A reposição de vencimentos em atraso no universo ‘azul e branco’ foi inquietando a nova gestão, que, ao ser notificada de uma multa de 1,5 ME da UEFA devido a irregularidades da equipa antecessora, entrou pressionada a liquidar dívidas de curto prazo, sob pena de ser aplicada a exclusão das provas europeias - suspensa por duas épocas de probatório.
Apesar do crescimento do passivo, de 520,9 ME para 547,9 ME, e da perda estimada de 40 ME pela ausência da Liga dos Campeões, o FC Porto registou resultados positivos de 334.000 euros no primeiro semestre de 2024/25, reconquistou credibilidade e cumpriu os controlos trimestrais da UEFA, melhorando em outras fontes de receita, entre as quais a bilhética, além de reduzir custos e o capital próprio negativo - de 113,8 ME para 47,4 ME.

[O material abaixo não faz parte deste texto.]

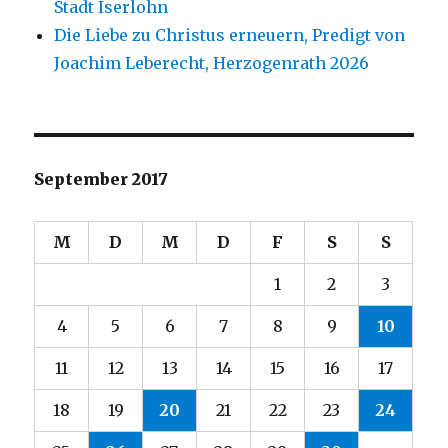
Stadt Iserlohn
Die Liebe zu Christus erneuern, Predigt von
Joachim Leberecht, Herzogenrath 2026
September 2017
M
D
M
D
F
S
S
1
2
3
4
5
6
7
8
9
10
11
12
13
14
15
16
17
18
19
20
21
22
23
24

O recorde de 173 ME fixos embolsados com transações de futebolistas ajudou também a alavancar a sustentabilidade dos ‘dragões’, que denunciaram em janeiro um total de 58,7 ME perdidos na última década em bilhética, transferências e despesas de representação.
Promessa eleitoral de Villas-Boas, a auditoria forense revelou práticas da gestão de Pinto da Costa que “impactaram negativamente a saúde financeira e a reputação” do FC Porto, num momento em que já estavam em curso as Operações Pretoriano e Bilhete Dourado.

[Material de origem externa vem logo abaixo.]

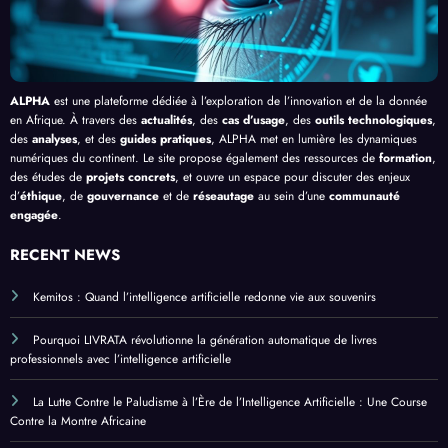
ALPHA
est une plateforme dédiée à l’exploration de l’innovation et de la donnée
en Afrique. À travers des
actualités
, des
cas d’usage
, des
outils technologiques
,
des
analyses
, et des
guides pratiques
, ALPHA met en lumière les dynamiques
numériques du continent. Le site propose également des ressources de
formation
,
des études de
projets concrets
, et ouvre un espace pour discuter des enjeux
d’
éthique
, de
gouvernance
et de
réseautage
au sein d’une
communauté
engagée
.
RECENT NEWS
Kemitos : Quand l’intelligence artificielle redonne vie aux souvenirs
Pourquoi LIVRATA révolutionne la génération automatique de livres
professionnels avec l’intelligence artificielle
La Lutte Contre le Paludisme à l’Ère de l’Intelligence Artificielle : Une Course
Contre la Montre Africaine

A primeira investiga as alegadas agressões e ameaças a sócios e o clima de intimidação numa Assembleia Geral (AG) de aprovação da revisão estatutária portista, em novembro de 2023, quando o atual dirigente era potencial candidato à sucessão de Pinto da Costa.
As autoridades focaram-se na atuação da claque Super Dragões, liderada por Fernando Madureira, único dos 12 arguidos que está em prisão preventiva desde fevereiro de 2024 e um dos quatro sócios do FC Porto expulsos nove meses depois pelo Conselho Fiscal e Disciplinar do clube - a votação dos respetivos recursos seria suspensa em janeiro, por ocasião de uma AG que confirmou a suspensão por meio ano de outros dois associados.
Na qualidade de representante legal da SAD, que se constituiu como assistente e exigiu cinco ME de indemnização civil, alegando danos reputacionais e prejuízos financeiros, Villas-Boas falou no julgamento da Operação Pretoriano, a decorrer desde 17 de março.
Uma certidão extraída desse processo despertaria a Operação Bilhete Dourado nos dias iniciais da nova gestão, com suspeitas de conluio entre funcionários do FC Porto e uma empresa associada e membros dos Super Dragões na distribuição e venda de ingressos para jogos de futebol do clube, que seriam, depois, comercializados no ‘mercado negro’.
Alguns colaboradores da sociedade Porto Comercial fazem parte dos 13 arguidos desse processo, que acelerou a revisão dos protocolos com as claques, cujos benefícios foram reduzidos já depois de Fernando e Sandra Madureira, sua esposa e também visada na Operação Pretoriano, renunciarem aos cargos de presidente e ‘vice’ dos Super Dragões.
Unânime nas urnas e intransigente em punir quem tenha lesado o FC Porto, André Villas-Boas tem sido criticado por franjas emocionalmente ligadas a Pinto da Costa, com o qual esfriou ainda mais as relações e o desejo de honrá-lo na designação do museu do clube aquando dos resultados da auditoria, lançados a um mês exato da morte do antecessor.
Aos 87 anos, Pinto da Costa foi evocado por figuras de diversos quadrantes sociais, mas não pelos rivais lisboetas Benfica e Sporting, com o atual líder portista a acatar o pedido feito pelo apelidado “presidente dos presidentes” para que não fosse ao seu funeral, por entre várias homenagens do universo ‘azul e branco’ dentro e fora do Estádio do Dragão.